**Fragen zum Material**
1: Prüfe anhand des Ausgangstextes, ob die folgenden Aussagen zutreffen, und antworte jeweils mit Ja oder Nein samt den entscheidenden Worten des Textes im genauen Wortlaut: (a) Der Ankauf wurde aus Mitteln des Christa Karoli Nachlasses finanziert. (b) Wolfgang Schaukal begann mit 14 Jahren, sich zeichnerisch mit Hoffmanns Werk zu befassen. (c) Es steht fest, dass im Gemälde „Bildnis der Familie Schaukal“ eine Hoffmann-Erzählung vorgelesen wird.
2: Kopiere aus dem Ausgangstext wortgetreu den Abschnitt, der mit den Worten „Der Großteil dieser“ beginnt und nach den Worten „anschauliche Zeichnungen um.“ endet.

**Ausgangstext**
-- -- --

Teilnachlass von Hoffmann-Zeichnungen des österreichischen Malers Wolfgang Schaukal erworben
Die Staatsbibliothek konnte in diesem Frühjahr ein Konvolut von 139 fertigen Arbeiten, Entwürfen, Skizzen und Studien Wolfgang Schaukals (geb. 1900 – gest. 1981) zu E.T.A. Hoffmann erwerben. Ermöglicht wurde dieser Ankauf durch die Mittel des Christa Karoli Nachlasses.
Der Großteil dieser Zeichnungen und Radierungen stammt aus Schaukals früher Schaffensperiode bis 1924. Bereits im Alter von 16 Jahren hatte Wolfgang Schaukal begonnen, sich mit Hoffmanns Werk zeichnerisch auseinanderzusetzen. Diese Arbeiten waren nicht für die Publikation und auch nicht für ein großes Publikum bestimmt: sie sind daher keine Nacherzählungen oder bloße Illustrationen der Handlungen, sondern freie Auseinandersetzungen vor allem mit dem Unheimlichen, dem Geheimnisvollen, dem Skurrilen und dem Phantastischen, aber auch der Zerrissenheit der Protagonisten. Wie Hoffmann selbst setzte Schaukal seine inneren Bilder in äußerst lebendige und anschauliche Zeichnungen um.
Johann Wolfgang Schaukal wurde 1900 in Hranice / Mährisch Weißkirchen geboren. Als Sohn des Schriftstellers Richard von Schaukal, für den E.T.A. Hoffmann eine große Rolle spielte und der zahlreiche Hoffmann-Werke herausgab, kam Wolfgang schon als Kind mit den Werken Hoffmanns in Kontakt. Regelmäßiges Familienritual war zum Beispiel, dass die Werke E.T.A. Hoffmanns (und anderer Dichter) vom Vater vorgelesen wurden. Der Künstler Anton Kolig, mit dem Richard von Schaukal befreundet war, fing die Atmosphäre und das Ambiente dieser Vorleserunden in dem Gemälde „Bildnis der Familie Schaukal“ anschaulich ein. Der Dichter Richard Schaukal sitzt vorlesend in der Bildmitte, Johann Wolfgang, damals 11 Jahre alt, steht gespannt lauschend hinter ihm. Richards Ehefrau Fanny und die beiden jüngeren Kinder sitzen am Tisch. Unbekannt ist leider, ob es sich bei diesem Text um eine Hoffmann-Erzählung handelt.
Bei Anton Kolig (1886 – 1950), einem der wichtigsten österreichischen spätexpressionistischen Künstler des 20. Jahrhunderts, war Johann Wolfgang Schaukal auch – während seiner Zeit als Student der Chemie an der Universität Wien – einige Jahre Schüler. Obwohl Schaukal diese Zeit bei Kolig im Nachhinein als „nicht als besonders glücklich“ bezeichnete, beeinflusste ihn dieser Künstler sehr.

-- -- --

(Keypoint-Daten von Körper oder Hand)

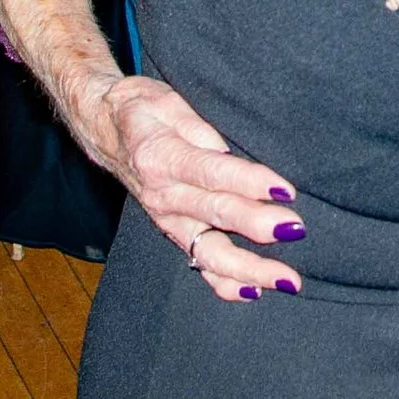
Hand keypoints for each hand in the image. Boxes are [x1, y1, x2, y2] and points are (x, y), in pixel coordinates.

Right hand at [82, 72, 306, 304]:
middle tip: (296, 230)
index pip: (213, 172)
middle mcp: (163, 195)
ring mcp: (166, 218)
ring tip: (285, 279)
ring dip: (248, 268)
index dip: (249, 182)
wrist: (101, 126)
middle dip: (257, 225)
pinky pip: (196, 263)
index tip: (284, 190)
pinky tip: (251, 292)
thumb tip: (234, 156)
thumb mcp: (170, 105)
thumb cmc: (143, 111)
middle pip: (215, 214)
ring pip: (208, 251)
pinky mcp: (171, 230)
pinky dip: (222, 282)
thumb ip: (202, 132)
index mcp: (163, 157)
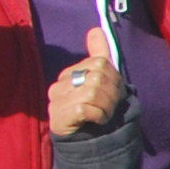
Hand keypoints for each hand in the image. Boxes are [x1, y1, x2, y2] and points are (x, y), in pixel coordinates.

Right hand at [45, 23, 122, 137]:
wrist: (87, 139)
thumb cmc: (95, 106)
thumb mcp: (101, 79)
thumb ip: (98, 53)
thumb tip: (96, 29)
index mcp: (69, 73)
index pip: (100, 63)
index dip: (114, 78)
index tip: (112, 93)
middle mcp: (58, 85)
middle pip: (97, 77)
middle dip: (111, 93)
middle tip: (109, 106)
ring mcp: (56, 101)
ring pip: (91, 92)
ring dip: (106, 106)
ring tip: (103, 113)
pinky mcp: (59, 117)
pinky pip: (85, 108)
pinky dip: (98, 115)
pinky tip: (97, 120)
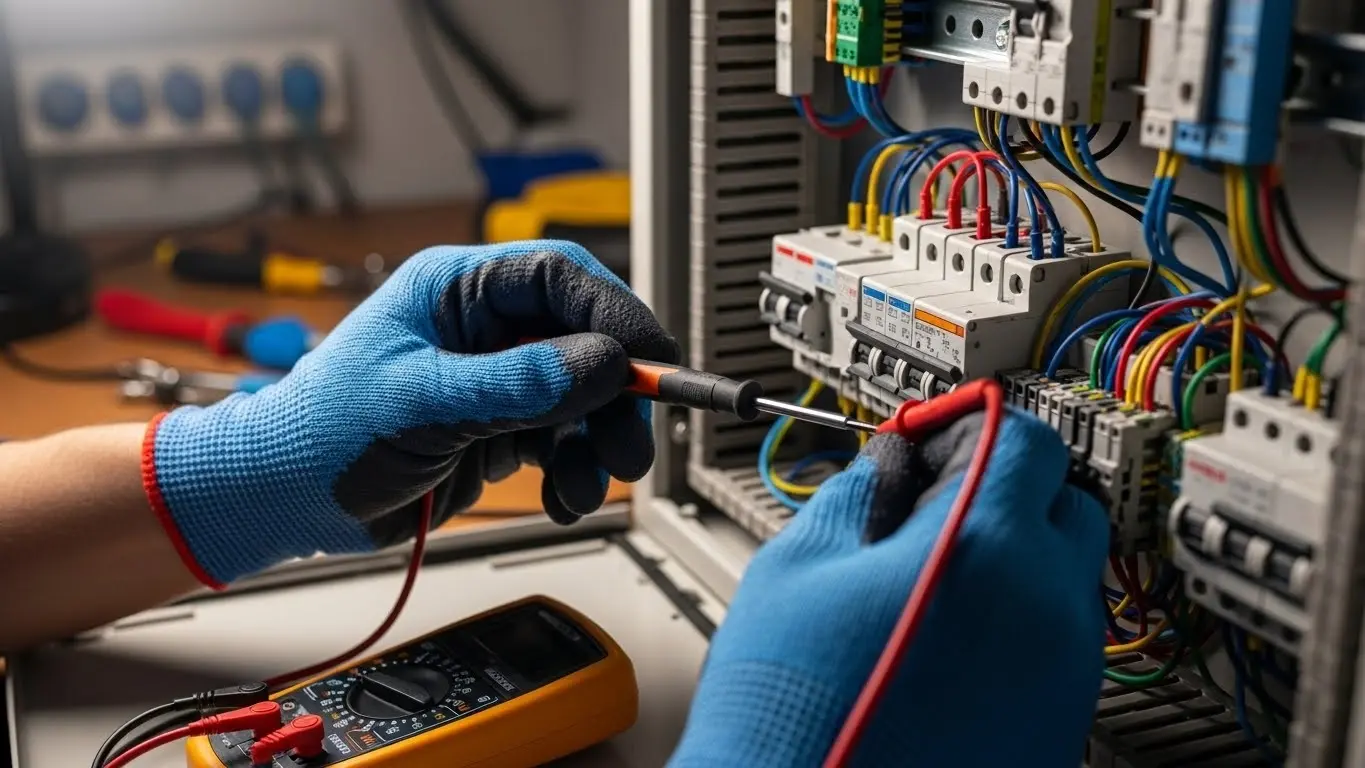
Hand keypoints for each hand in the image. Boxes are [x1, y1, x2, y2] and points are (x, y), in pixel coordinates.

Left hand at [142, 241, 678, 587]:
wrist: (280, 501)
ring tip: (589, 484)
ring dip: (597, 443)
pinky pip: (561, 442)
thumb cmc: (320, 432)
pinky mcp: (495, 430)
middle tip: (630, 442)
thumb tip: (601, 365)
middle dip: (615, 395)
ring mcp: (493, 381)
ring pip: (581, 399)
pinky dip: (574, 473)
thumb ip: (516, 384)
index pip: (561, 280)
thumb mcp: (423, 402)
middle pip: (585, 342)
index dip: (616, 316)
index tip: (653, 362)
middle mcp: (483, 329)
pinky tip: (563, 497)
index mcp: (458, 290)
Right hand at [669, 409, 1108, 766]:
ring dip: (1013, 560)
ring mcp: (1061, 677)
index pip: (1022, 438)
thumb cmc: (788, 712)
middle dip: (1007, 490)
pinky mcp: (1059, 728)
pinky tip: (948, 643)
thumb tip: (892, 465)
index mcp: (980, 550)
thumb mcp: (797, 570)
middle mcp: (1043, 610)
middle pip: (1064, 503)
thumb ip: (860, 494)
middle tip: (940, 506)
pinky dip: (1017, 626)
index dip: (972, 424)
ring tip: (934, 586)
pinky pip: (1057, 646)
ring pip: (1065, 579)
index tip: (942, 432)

-- -- --

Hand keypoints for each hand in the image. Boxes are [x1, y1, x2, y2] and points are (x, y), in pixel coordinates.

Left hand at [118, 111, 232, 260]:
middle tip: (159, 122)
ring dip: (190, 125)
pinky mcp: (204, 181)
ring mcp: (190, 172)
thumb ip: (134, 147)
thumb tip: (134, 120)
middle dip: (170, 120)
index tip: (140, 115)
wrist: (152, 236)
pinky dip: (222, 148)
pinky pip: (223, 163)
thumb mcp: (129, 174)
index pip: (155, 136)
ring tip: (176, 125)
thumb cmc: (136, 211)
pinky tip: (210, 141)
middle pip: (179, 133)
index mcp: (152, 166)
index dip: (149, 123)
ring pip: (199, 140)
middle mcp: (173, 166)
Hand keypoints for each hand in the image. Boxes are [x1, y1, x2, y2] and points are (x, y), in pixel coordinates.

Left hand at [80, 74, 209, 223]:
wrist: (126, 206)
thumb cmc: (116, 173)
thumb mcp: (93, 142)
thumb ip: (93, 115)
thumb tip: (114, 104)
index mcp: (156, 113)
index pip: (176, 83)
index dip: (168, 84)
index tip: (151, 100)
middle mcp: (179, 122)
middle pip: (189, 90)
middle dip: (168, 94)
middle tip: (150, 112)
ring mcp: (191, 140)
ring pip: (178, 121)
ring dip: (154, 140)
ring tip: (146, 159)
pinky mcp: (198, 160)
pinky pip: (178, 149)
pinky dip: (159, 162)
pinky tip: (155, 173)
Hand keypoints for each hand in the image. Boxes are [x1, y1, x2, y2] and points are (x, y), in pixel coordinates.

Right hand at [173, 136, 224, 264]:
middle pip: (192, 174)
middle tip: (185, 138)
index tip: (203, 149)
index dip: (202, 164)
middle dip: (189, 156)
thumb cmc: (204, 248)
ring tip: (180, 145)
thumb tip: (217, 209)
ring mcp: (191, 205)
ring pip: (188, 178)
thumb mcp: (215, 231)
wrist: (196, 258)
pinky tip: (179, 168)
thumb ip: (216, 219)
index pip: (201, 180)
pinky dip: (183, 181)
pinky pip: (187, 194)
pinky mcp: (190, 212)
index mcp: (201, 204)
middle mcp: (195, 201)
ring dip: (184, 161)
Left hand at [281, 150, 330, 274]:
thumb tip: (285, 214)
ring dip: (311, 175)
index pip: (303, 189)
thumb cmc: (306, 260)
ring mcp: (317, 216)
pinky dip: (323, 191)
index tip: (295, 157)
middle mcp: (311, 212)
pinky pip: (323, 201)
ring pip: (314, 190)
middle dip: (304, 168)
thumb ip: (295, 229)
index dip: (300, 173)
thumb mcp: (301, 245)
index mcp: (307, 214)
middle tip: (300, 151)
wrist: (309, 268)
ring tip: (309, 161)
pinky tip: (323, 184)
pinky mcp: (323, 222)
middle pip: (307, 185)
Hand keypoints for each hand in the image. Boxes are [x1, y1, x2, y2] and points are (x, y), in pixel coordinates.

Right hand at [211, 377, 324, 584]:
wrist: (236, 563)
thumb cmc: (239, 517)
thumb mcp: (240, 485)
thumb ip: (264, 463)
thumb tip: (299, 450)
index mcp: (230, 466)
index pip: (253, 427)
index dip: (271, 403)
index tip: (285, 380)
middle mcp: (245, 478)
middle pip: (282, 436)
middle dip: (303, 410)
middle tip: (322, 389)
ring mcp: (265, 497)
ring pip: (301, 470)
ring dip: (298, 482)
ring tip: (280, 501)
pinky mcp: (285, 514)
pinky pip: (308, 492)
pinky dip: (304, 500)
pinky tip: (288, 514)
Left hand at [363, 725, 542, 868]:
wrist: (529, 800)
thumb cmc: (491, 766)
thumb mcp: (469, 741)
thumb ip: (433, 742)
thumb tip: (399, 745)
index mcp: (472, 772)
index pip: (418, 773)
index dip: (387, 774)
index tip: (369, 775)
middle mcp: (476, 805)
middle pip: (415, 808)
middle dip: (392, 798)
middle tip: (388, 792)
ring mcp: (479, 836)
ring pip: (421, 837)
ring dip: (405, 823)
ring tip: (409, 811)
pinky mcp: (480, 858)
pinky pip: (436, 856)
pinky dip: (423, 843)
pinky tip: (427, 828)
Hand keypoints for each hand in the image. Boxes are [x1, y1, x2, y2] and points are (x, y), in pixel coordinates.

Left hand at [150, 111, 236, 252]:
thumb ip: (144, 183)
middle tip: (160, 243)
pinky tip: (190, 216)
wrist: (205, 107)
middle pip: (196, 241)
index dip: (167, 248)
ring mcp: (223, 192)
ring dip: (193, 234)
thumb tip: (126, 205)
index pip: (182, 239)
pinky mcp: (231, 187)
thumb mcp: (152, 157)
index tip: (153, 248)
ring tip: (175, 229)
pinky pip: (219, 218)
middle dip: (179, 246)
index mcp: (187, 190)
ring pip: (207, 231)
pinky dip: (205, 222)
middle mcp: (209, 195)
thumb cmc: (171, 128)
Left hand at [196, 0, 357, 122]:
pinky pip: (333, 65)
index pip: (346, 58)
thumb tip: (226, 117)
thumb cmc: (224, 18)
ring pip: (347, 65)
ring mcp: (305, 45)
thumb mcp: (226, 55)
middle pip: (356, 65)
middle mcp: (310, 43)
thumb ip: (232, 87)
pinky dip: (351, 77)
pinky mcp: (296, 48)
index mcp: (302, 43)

-- -- --

**Ergebnisse**
1:
(a) Ja: „Ermöglicht wurde dieser Ankauf durch die Mittel des Christa Karoli Nachlasses.“
(b) Nein: „Bereits im Alter von 16 Jahren hatte Wolfgang Schaukal begonnen, sich mit Hoffmanns Werk zeichnerisch auseinanderzusetzen.“
(c) Nein: „Unbekannt ist leider, ob es sich bei diesem Text um eine Hoffmann-Erzählung handelt.“

2:
Der Großteil dieser Zeichnungen und Radierungen stammt aus Schaukals früher Schaffensperiode bis 1924. Bereits im Alter von 16 Jahren hatte Wolfgang Schaukal begonnen, sich mit Hoffmanns Werk zeichnerisch auseinanderzusetzen. Diese Arbeiten waren nicht für die Publikation und auch nicht für ein großes Publikum bestimmt: sie sind daher keine Nacherzählungen oder bloße Illustrationen der Handlungen, sondern freie Auseinandersetzungen vor allem mit dem Unheimlichen, dem Geheimnisvollen, dem Skurrilen und dem Phantastischen, aber auch der Zerrissenheit der Protagonisten. Wie Hoffmann selbst setzte Schaukal seine inneren Bilder in äußerst lebendige und anschauliche Zeichnungen um.